-------- LISTING --------

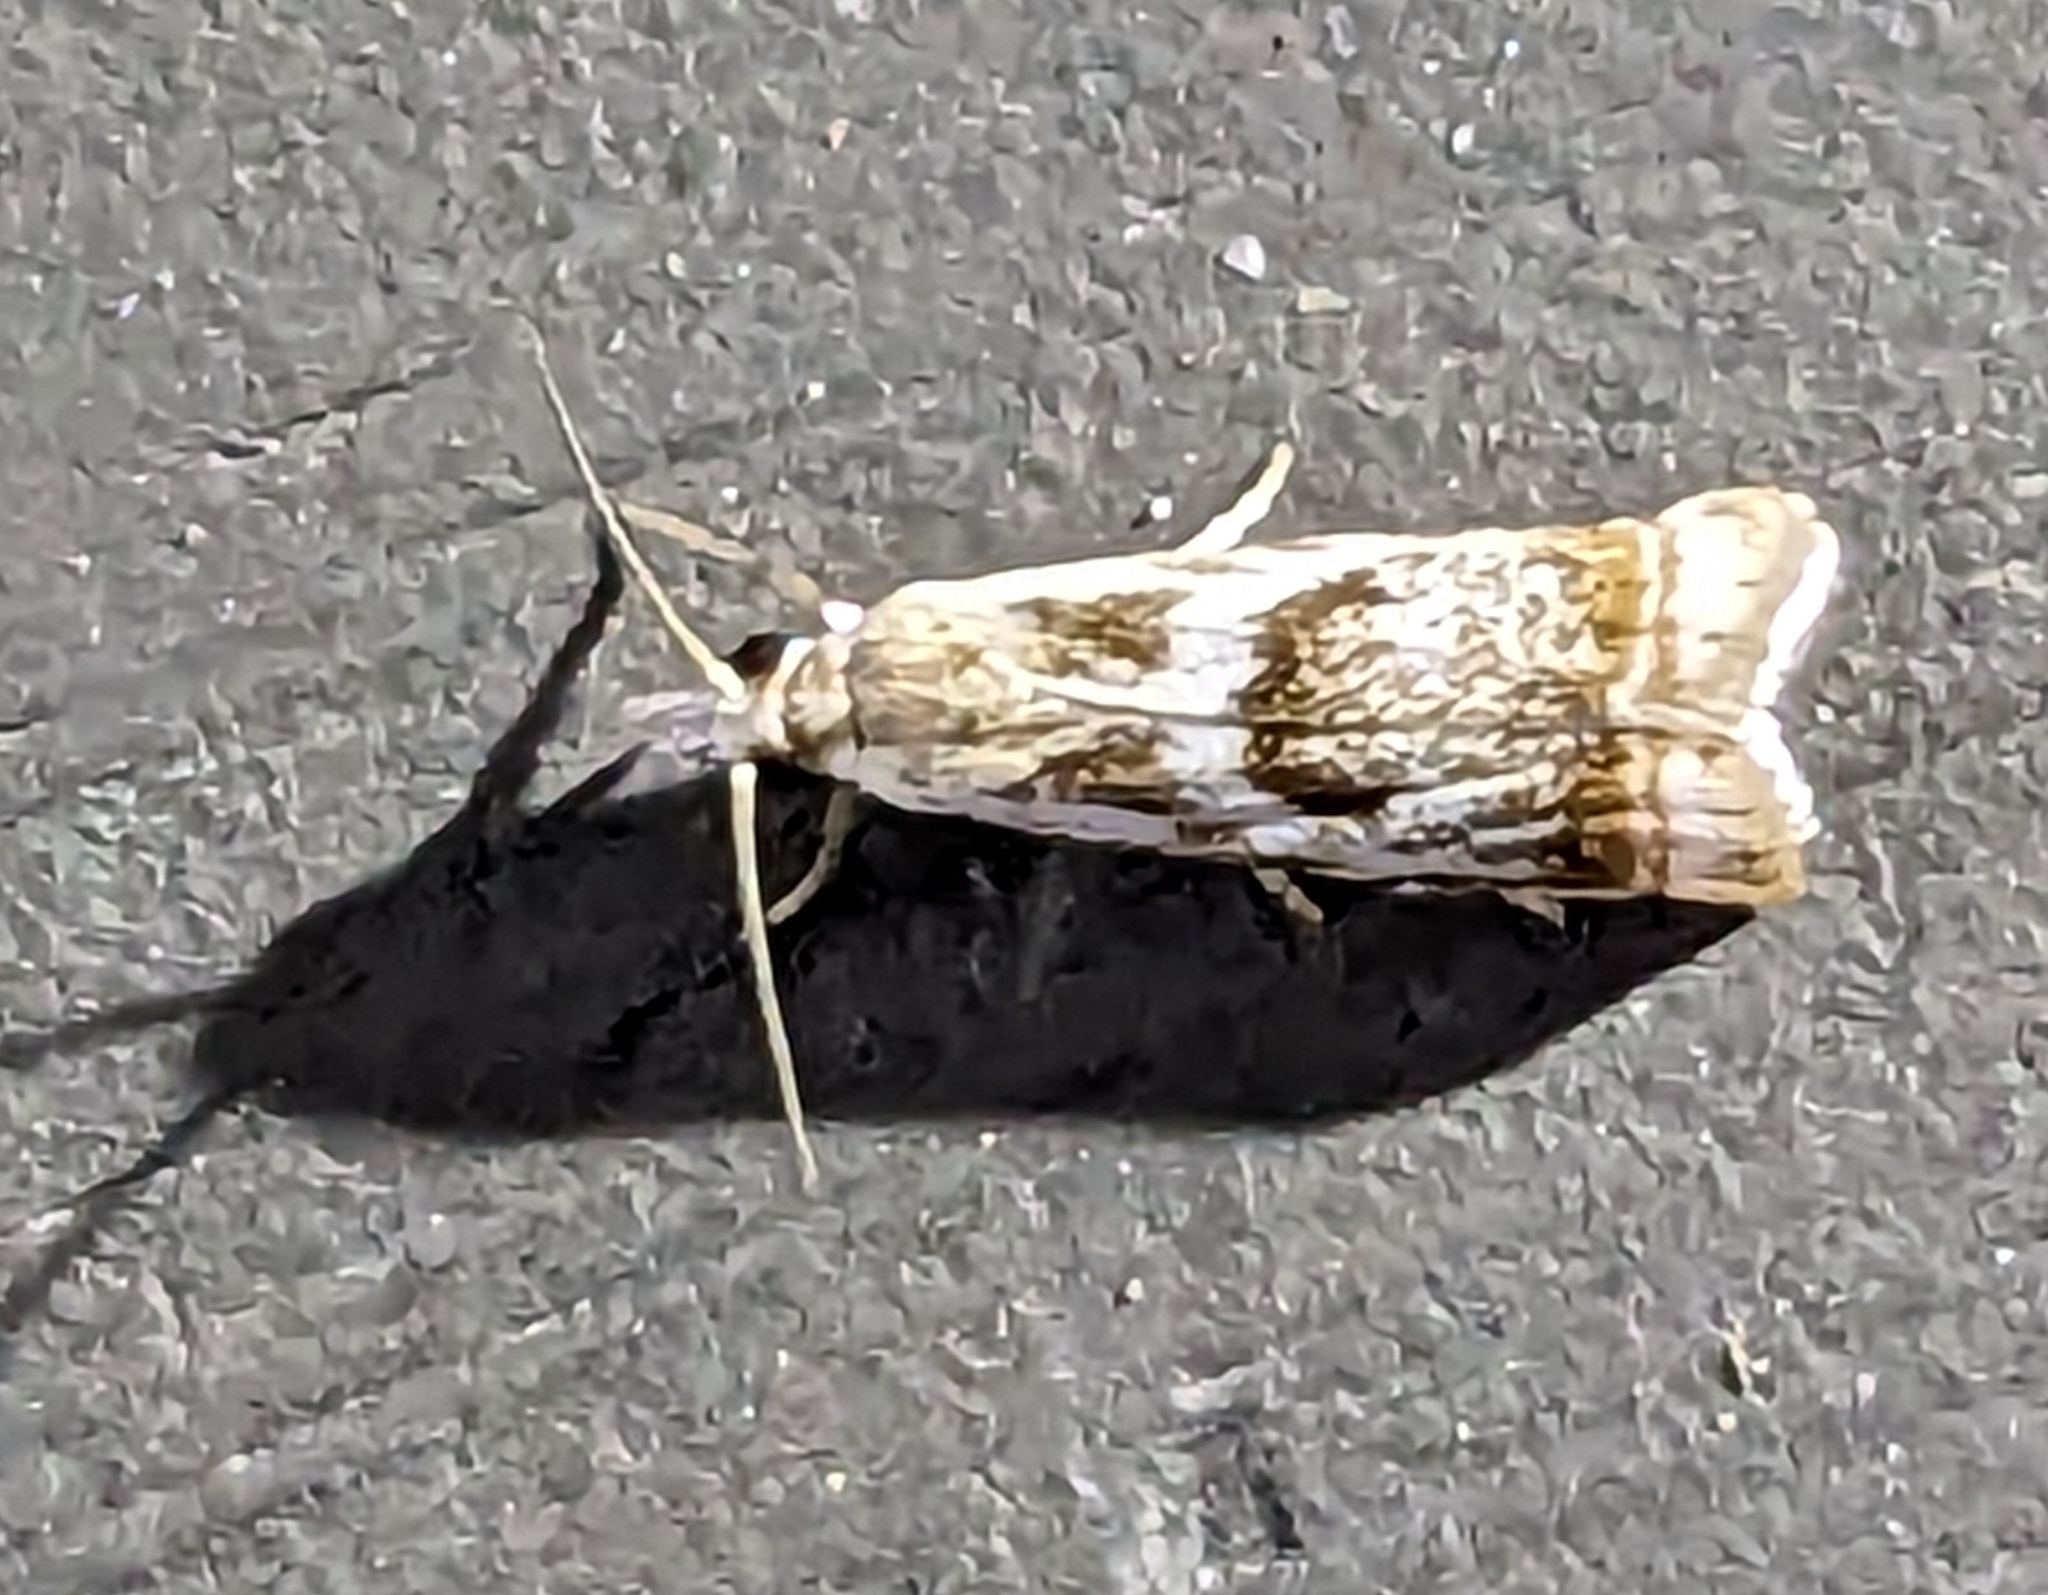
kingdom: Animalia
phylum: Arthropoda
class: Insecta
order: Lepidoptera
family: Crambidae
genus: Microcrambus
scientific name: Microcrambus elegans
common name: Elegant grass-veneer
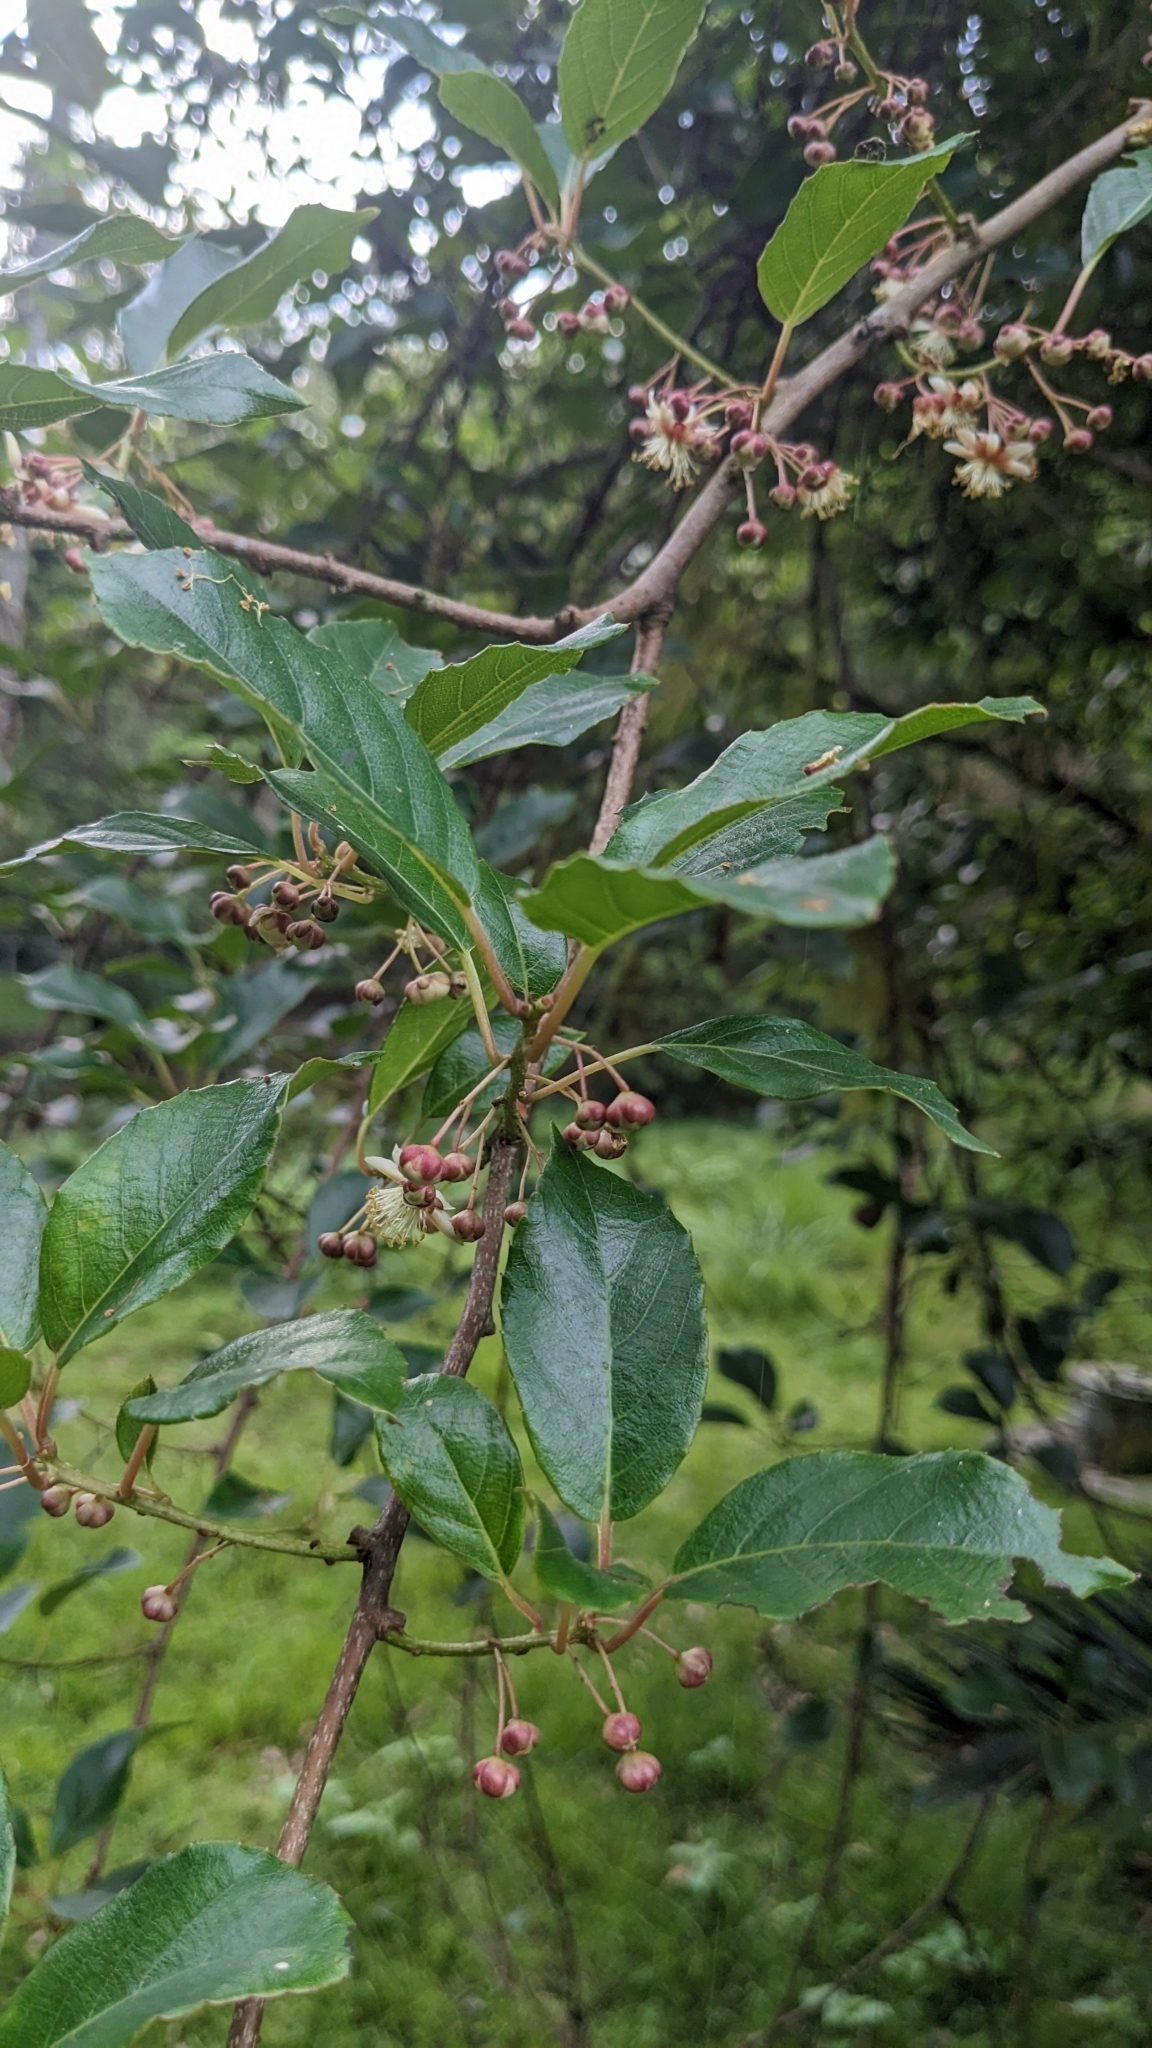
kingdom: Plantae
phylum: Tracheophyta
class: Magnoliopsida
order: Ericales
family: Actinidiaceae
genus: Actinidia
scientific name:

--------

SET TASK:
Convert the lines in all the rows above into one numbered list, skipping any blank lines and leaving out the pictures.

FINISHED ANSWER:
1. kingdom: Animalia
2. phylum: Arthropoda
3. class: Insecta
4. order: Lepidoptera
5. family: Crambidae
6. genus: Microcrambus
7. scientific name: Microcrambus elegans
8. common name: Elegant grass-veneer
9. kingdom: Plantae
10. phylum: Tracheophyta
11. class: Magnoliopsida
12. order: Ericales
13. family: Actinidiaceae
14. genus: Actinidia
15. scientific name:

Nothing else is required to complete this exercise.